(Beginning of EXCERPTED PASSAGE)

Australia’s rental property crisis is showing no real signs of easing, according to global online real estate advertising company REA Group.
Demand holds strong in major capital cities and the number of available rental properties remains limited the group’s PropTrack Rental Report for June found.
The national rental vacancy rate last month was 1.5%, down on the 1.6% of this time last year.
While across the country new rental listings were slightly higher in June than a year ago, they remain historically low, and are 5.7% below the June average for the past five years.
For combined capital cities, the number of rental listings fell 8.8% year-on-year in June—23% lower than the June average for the same five-year period.
That limited supply is allowing landlords freedom to increase rents, with PropTrack’s data showing that across the country rents were up 11.8% year-on-year to sit at an average of $520 per week.
PropTrack’s director of economic research Cameron Kusher said the national rental market remained extremely tight.
“Rental vacancies and days on site have drifted marginally higher but both remain low on an historic basis,” he said. “At the same time, the volume of stock available for rent remains low and demand for rentals is broadly strong.

(End of EXCERPTED PASSAGE)

§ PROBLEM TO WORK ON
Continue the article on Australia's rental property crisis from its last sentence.

(Beginning of INFORMATION PROVIDED)

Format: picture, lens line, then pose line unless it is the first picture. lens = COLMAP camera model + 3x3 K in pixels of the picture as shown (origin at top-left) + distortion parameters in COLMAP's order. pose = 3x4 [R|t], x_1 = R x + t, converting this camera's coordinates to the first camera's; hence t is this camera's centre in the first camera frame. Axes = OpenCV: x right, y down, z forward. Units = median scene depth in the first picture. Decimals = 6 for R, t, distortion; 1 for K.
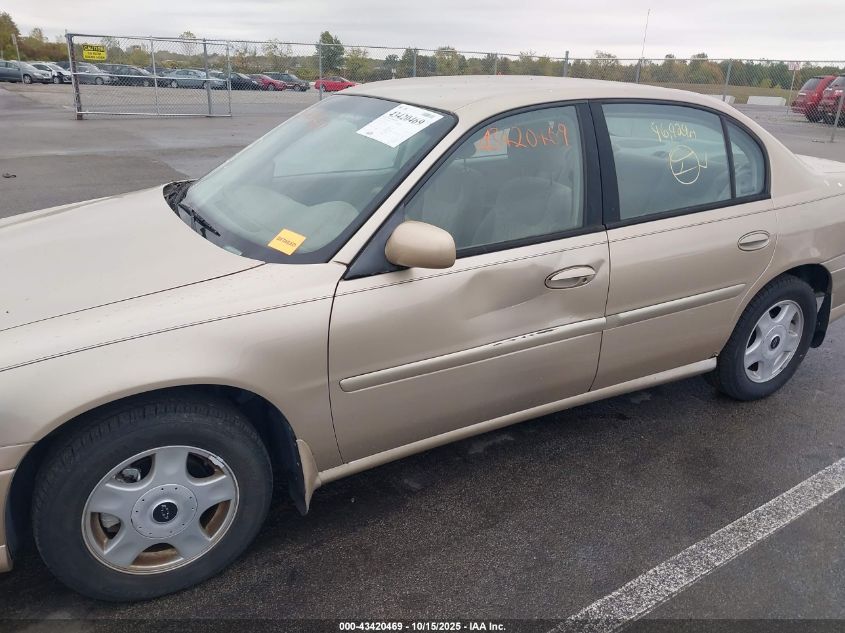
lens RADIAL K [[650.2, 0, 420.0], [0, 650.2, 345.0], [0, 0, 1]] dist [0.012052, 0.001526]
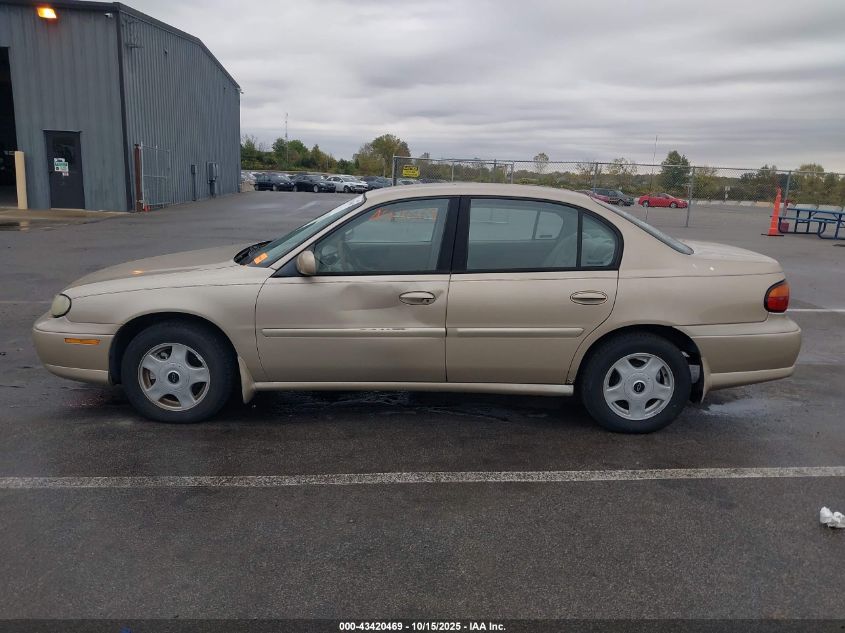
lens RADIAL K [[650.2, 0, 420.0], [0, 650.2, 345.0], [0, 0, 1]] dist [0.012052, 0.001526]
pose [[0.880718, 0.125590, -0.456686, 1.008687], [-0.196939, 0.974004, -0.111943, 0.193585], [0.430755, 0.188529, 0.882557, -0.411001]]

(End of INFORMATION PROVIDED)
(Beginning of INFORMATION PROVIDED)

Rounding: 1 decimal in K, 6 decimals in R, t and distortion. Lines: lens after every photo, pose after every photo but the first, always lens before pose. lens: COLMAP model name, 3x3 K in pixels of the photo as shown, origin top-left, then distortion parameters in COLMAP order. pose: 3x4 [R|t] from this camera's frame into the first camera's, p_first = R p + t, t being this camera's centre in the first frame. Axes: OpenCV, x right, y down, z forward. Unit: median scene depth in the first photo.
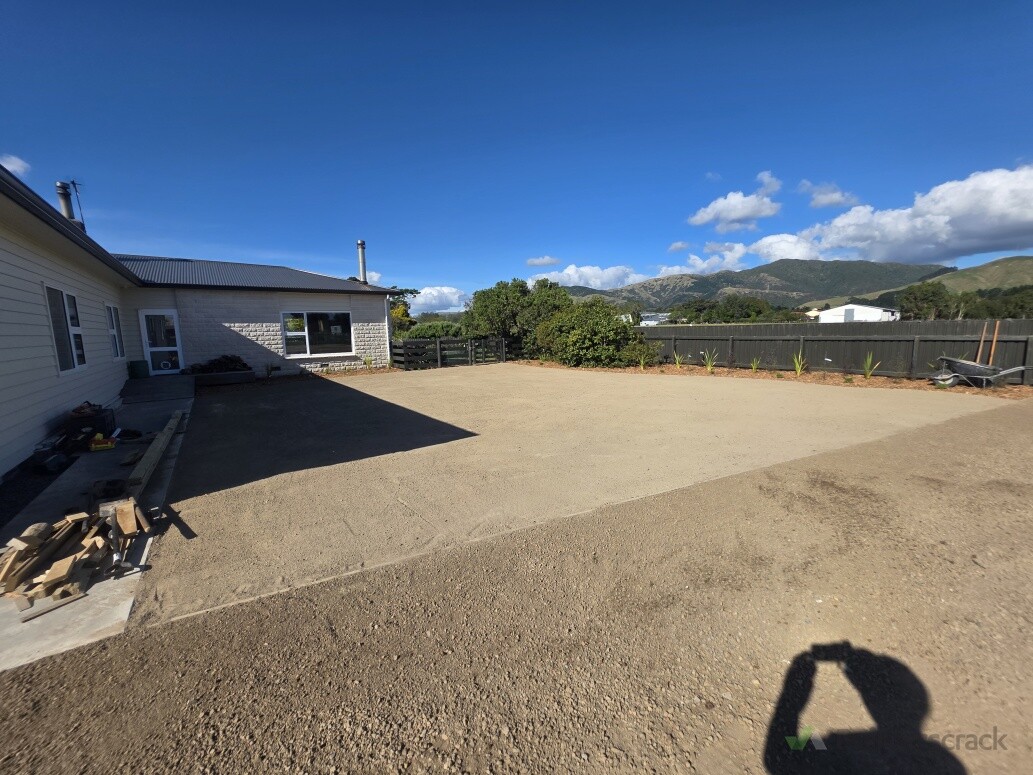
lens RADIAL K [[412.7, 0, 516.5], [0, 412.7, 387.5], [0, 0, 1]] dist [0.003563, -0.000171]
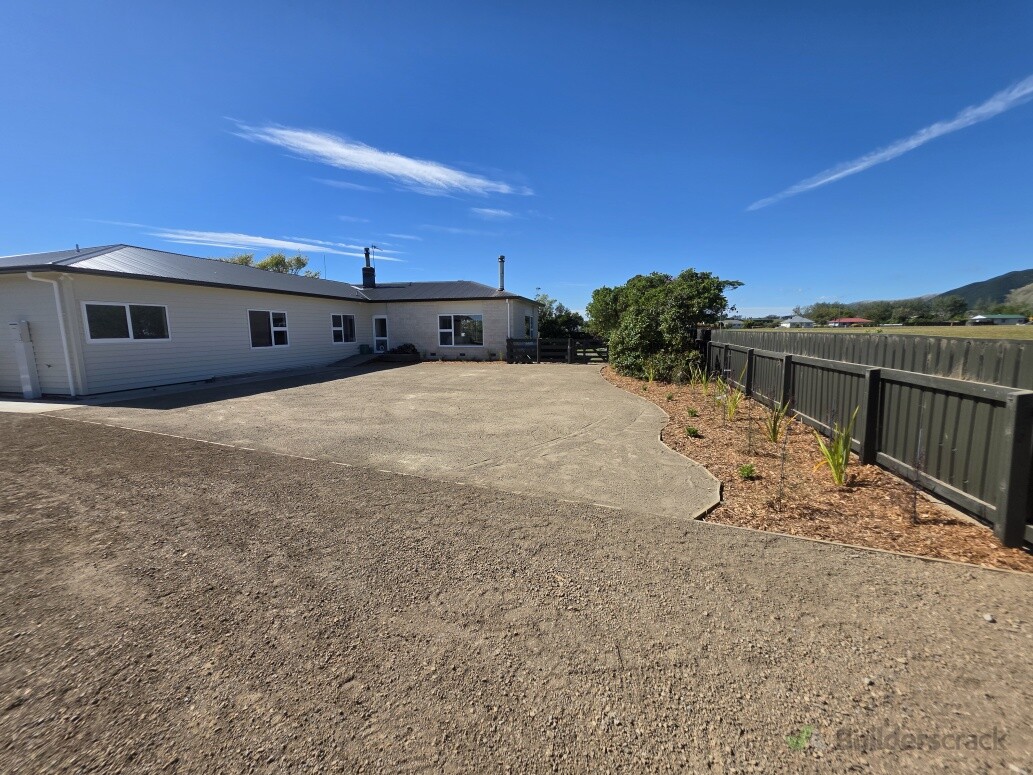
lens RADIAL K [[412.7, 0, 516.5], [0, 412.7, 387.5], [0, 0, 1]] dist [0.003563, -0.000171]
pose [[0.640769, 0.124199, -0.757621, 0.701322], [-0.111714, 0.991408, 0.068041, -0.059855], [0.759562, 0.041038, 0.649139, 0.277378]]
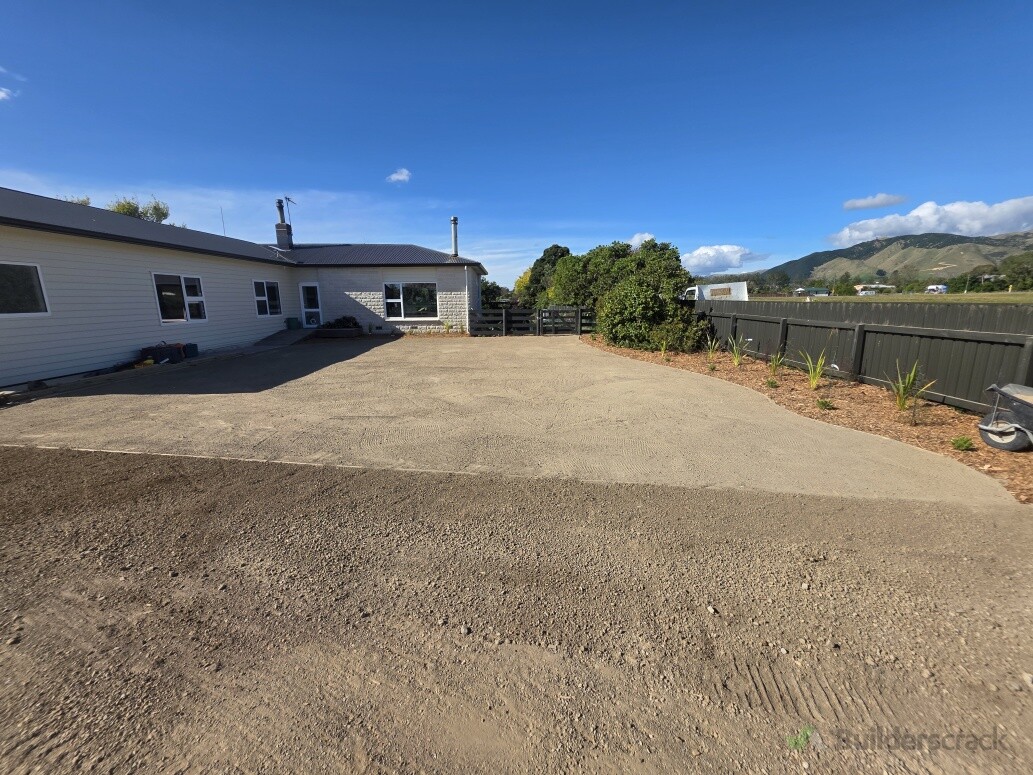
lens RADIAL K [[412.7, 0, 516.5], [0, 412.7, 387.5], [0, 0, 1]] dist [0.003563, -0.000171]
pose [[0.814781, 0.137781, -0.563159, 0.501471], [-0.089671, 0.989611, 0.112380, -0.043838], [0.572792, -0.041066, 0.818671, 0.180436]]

(End of INFORMATION PROVIDED)
(Beginning of INFORMATION PROVIDED)

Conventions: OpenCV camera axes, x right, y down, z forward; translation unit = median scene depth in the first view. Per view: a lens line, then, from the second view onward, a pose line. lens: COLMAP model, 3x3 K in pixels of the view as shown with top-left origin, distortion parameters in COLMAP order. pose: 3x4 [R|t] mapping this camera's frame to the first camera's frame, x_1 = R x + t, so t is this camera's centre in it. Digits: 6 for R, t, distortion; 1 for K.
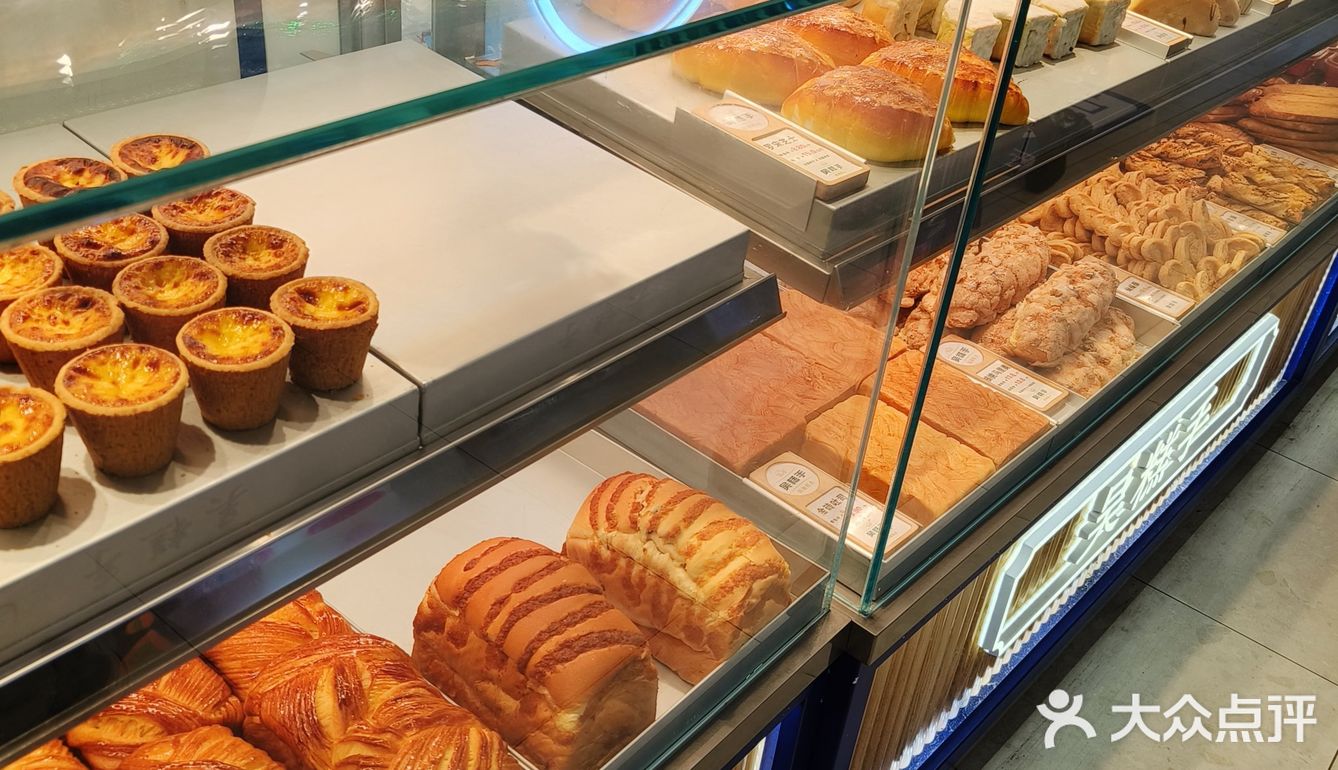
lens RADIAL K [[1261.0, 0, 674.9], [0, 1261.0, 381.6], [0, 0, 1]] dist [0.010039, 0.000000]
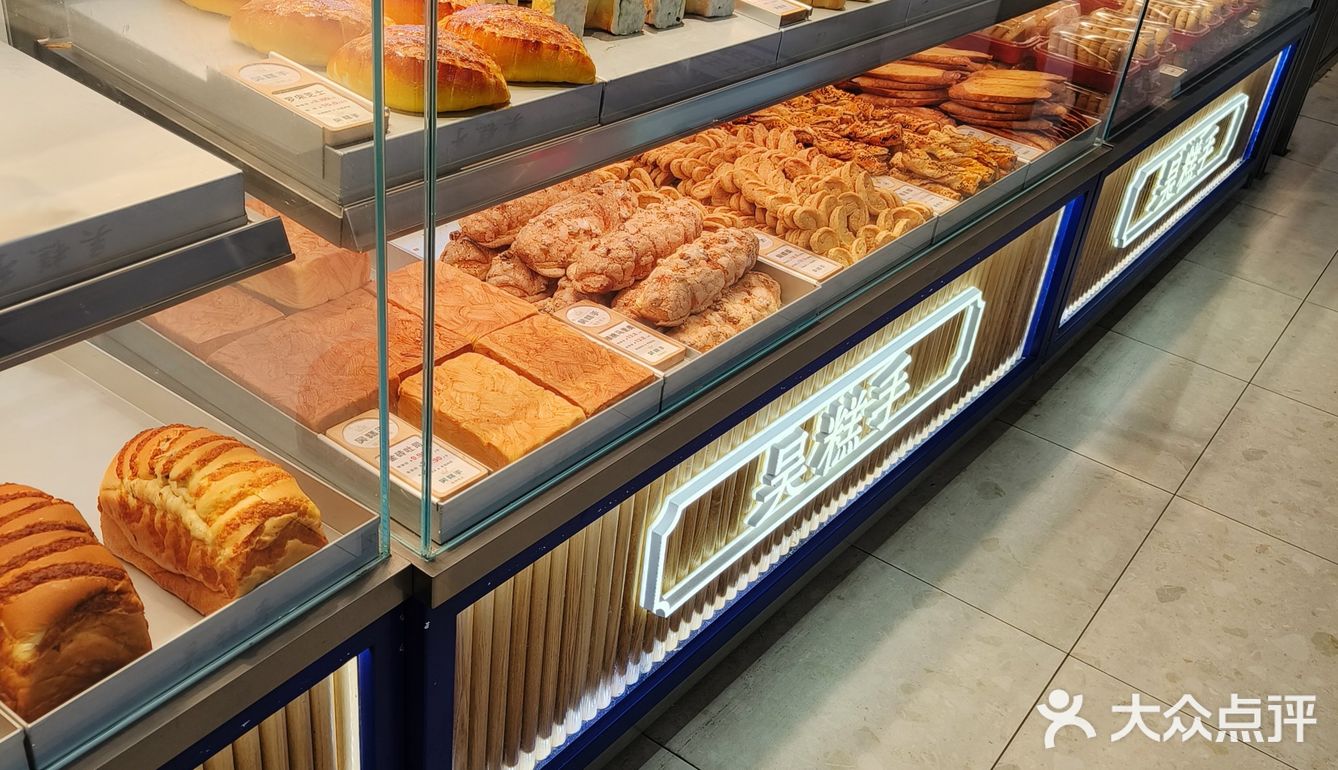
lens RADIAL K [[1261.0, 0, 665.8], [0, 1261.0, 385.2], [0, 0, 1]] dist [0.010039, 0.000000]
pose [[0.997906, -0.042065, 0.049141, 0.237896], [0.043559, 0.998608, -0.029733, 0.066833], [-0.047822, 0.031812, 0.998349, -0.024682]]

(End of INFORMATION PROVIDED)

§ RESPONSE
“And as a result of these conditions, the cost of renting continues to rise.”
The report found the total number of properties listed for rent on realestate.com.au fell by 2.3% in the past 12 months to be 18.5% lower than the June average for the past five years.
Rental vacancy rates in capital cities vs the regions
Melbourne recorded the biggest fall in total rental listings over the year, down 22.7%. Perth dropped 11.1% and Sydney was down 7.8%.
Hobart and Tasmania fared best. Total rental listings over the year grew 59.6% over the year in capital, while regional Tasmania was up 35.3%.
Generally, the smaller capital cities and regional markets were experiencing reduced rental demand, the report said.
“Fewer people are leaving the capitals, while some returned post-pandemic, and strong net overseas migration sees most migrants settling in our major cities,” Kusher said.
He said there continued to be low levels of new investment in housing, keeping the supply of available rental stock relatively low.
“Higher interest rates have seen borrowing capacities fall, making it more difficult for investors and much harder for would-be first home buyers to purchase their home.
“The lack of new supply remains the biggest strain on the rental market, particularly in the larger capital cities.
“In the immediate term, attracting more investors into the market or utilising empty or short-term rental properties for longer-term rentals is the quickest way to address the rental deficiency.”